(Saved entries)
'''

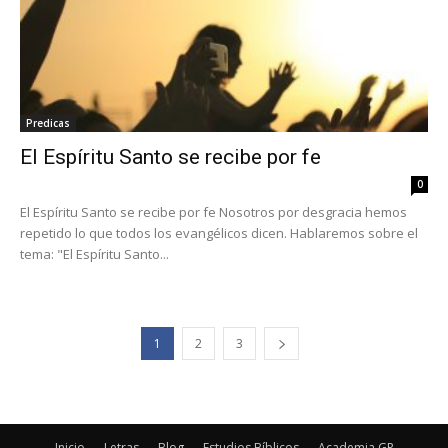
Predicas
El Espíritu Santo se recibe por fe
0
El Espíritu Santo se recibe por fe Nosotros por desgracia hemos
repetido lo que todos los evangélicos dicen. Hablaremos sobre el
tema: "El Espíritu Santo...
1
2
3
Inicio
Letras
Blog
Estudios Bíblicos
Academia GP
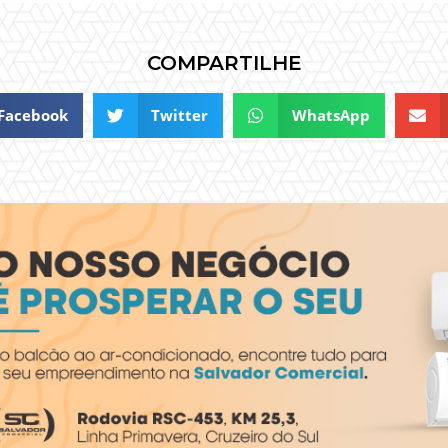
COMPARTILHE
Facebook
Twitter
WhatsApp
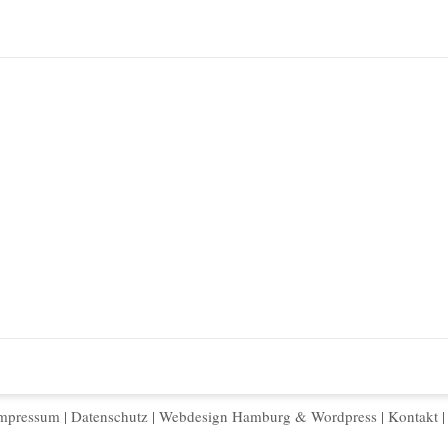
mpressum
|
Datenschutz
|
Webdesign Hamburg
&
Wordpress
|
Kontakt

'''

Tally the lines above containing "Espíritu". Number only.

▶ Answer to this problem: 3